Gastroenterol Hepatol. 1999 Jan;22(1):11-3.
We describe 2 women with features of autoimmune cholangitis. Serum biochemical studies showed cholestasis and increased immunoglobulin M with negative antimitochondrial antibodies. Markers of hepatitis B and C viruses were absent. Both had positive antinuclear antibodies. One had a speckled pattern (multiple nuclear dots) and the other a perinuclear pattern (pore nuclear). In the first case anti-Sp100 was positive by EIA and in the second anti-Gp210 was detected by immunoblot. Diagnosis of primary biliary cirrhosis was made and the patients were treated with UDCA. Current knowledge indicates that determination of anti-Sp100 and anti-Gp210 substantially improves diagnosis of primary biliary cirrhosis as these ANA are highly specific for this disease. These autoantibodies may lead to the classification of different groups of patient included in autoimmune cholangitis. All patients with autoimmune cholangitis should be tested for anti-Sp100 and anti-Gp210.

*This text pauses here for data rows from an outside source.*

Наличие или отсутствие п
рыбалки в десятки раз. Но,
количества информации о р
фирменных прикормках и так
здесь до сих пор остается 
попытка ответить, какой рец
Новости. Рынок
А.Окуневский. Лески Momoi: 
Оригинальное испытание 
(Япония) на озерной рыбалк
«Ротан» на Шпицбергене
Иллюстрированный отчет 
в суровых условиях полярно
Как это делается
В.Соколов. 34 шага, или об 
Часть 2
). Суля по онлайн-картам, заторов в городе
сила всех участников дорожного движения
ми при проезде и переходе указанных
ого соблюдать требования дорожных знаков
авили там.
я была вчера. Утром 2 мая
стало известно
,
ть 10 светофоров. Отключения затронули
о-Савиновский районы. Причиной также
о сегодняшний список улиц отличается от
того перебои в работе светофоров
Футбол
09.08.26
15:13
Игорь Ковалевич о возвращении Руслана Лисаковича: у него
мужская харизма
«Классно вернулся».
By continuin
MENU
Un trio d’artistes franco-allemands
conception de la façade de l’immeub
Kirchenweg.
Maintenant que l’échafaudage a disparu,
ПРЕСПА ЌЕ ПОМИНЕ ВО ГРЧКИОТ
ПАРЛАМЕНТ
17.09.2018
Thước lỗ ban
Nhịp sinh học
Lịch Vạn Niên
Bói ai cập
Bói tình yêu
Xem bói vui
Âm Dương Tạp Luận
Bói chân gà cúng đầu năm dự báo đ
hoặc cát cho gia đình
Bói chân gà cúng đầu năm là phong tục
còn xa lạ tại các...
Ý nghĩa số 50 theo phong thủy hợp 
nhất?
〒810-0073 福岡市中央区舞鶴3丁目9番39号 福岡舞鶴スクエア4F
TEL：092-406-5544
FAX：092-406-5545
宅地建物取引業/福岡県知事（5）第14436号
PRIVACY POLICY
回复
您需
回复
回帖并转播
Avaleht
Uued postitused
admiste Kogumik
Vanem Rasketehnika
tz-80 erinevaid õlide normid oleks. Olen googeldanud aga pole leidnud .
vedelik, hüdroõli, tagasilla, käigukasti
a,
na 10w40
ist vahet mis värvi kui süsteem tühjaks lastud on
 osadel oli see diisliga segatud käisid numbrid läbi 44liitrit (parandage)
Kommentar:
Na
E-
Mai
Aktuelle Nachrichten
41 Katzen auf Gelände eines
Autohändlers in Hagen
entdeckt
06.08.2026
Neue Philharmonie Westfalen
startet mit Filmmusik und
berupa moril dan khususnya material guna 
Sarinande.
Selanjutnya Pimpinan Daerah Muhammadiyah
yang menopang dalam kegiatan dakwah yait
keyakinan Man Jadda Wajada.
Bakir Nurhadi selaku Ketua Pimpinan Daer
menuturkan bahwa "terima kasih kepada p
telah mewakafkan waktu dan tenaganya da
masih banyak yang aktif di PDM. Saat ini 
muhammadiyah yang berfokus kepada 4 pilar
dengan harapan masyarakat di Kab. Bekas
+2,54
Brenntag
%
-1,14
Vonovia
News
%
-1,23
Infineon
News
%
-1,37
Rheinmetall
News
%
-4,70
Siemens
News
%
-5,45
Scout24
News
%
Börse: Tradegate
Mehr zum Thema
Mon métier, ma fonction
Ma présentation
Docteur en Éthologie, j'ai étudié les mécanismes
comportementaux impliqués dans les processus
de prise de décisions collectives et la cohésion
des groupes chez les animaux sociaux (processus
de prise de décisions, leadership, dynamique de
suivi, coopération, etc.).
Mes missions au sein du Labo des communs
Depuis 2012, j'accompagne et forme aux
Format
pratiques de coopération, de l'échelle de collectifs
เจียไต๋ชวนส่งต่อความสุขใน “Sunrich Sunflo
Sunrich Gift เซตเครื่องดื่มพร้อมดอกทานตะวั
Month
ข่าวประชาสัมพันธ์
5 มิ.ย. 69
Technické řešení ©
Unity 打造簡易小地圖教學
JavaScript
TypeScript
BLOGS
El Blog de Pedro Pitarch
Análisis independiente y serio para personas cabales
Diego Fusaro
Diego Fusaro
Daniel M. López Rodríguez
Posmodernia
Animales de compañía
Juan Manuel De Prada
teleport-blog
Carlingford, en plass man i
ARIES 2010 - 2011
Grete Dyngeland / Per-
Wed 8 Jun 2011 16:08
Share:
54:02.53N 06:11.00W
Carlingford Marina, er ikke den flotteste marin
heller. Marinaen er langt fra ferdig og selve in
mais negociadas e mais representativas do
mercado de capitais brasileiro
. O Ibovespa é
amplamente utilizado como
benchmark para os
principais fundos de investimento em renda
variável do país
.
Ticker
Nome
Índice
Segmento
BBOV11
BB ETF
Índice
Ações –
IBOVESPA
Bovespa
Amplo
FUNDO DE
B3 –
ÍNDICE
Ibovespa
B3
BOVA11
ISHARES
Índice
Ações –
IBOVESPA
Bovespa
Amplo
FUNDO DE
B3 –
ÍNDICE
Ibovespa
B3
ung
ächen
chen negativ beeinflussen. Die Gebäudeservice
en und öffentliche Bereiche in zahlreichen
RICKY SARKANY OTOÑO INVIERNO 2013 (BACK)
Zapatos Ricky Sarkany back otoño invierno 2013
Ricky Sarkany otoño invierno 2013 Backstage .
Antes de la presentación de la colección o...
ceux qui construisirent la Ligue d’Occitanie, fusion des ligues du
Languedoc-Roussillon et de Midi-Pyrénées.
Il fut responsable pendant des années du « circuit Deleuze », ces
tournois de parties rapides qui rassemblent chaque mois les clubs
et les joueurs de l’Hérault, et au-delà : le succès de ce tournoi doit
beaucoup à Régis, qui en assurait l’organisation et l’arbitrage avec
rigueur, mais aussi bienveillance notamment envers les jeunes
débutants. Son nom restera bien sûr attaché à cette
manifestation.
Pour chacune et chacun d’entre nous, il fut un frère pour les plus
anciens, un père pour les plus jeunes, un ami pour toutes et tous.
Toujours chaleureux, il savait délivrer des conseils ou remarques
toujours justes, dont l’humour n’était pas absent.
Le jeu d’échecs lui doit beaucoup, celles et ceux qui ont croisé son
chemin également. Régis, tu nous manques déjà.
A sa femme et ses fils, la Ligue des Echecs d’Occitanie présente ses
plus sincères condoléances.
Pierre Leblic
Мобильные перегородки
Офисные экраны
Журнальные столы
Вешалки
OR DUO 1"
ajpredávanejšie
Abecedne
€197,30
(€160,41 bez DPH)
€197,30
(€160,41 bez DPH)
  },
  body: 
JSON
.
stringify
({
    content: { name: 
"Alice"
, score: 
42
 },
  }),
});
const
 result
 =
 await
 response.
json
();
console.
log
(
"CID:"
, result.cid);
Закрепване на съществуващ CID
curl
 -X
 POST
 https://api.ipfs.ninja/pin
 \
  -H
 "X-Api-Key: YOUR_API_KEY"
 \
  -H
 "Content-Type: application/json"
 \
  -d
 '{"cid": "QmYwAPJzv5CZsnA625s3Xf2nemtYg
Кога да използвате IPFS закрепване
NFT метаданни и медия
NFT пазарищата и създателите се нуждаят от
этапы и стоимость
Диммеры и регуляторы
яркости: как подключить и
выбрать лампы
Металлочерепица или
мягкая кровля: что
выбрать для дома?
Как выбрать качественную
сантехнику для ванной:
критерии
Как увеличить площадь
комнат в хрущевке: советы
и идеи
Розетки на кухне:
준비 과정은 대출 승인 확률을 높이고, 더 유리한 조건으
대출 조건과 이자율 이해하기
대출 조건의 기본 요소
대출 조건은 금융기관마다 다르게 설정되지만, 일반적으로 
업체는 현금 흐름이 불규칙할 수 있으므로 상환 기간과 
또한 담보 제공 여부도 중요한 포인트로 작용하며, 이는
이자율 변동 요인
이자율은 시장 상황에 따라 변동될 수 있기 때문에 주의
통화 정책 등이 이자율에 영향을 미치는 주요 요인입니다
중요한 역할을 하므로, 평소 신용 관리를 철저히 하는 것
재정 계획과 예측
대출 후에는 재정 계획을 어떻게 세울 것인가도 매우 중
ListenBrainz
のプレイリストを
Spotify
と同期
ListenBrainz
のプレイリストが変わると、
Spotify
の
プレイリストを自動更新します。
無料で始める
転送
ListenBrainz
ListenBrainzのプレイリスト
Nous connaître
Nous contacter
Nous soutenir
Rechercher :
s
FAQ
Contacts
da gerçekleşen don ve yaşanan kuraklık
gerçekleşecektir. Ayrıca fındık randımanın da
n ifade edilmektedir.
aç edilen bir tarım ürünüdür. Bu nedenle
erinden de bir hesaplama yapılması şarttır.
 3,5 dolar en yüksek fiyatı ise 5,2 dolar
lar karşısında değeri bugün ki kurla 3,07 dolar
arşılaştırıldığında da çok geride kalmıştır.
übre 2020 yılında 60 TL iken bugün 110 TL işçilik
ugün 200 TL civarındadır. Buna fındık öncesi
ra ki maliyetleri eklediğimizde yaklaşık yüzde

我们描述了2例具有自身免疫性胆管炎特征的女性患者。血清生化研究显示胆汁淤积,免疫球蛋白M升高,抗线粒体抗体阴性。未检测到乙型和丙型肝炎病毒标志物。两人抗核抗体均呈阳性。一人为斑点型(多个核点),另一人为核周型(核孔)。第一例通过酶免疫测定抗Sp100呈阳性,第二例通过免疫印迹检测到抗Gp210。诊断为原发性胆汁性肝硬化,患者接受熊去氧胆酸治疗。目前的知识表明,抗Sp100和抗Gp210的检测显著改善了原发性胆汁性肝硬化的诊断,因为这些抗核抗体对该疾病具有高度特异性。这些自身抗体可能导致对自身免疫性胆管炎中不同患者群体的分类。所有自身免疫性胆管炎患者均应检测抗Sp100和抗Gp210。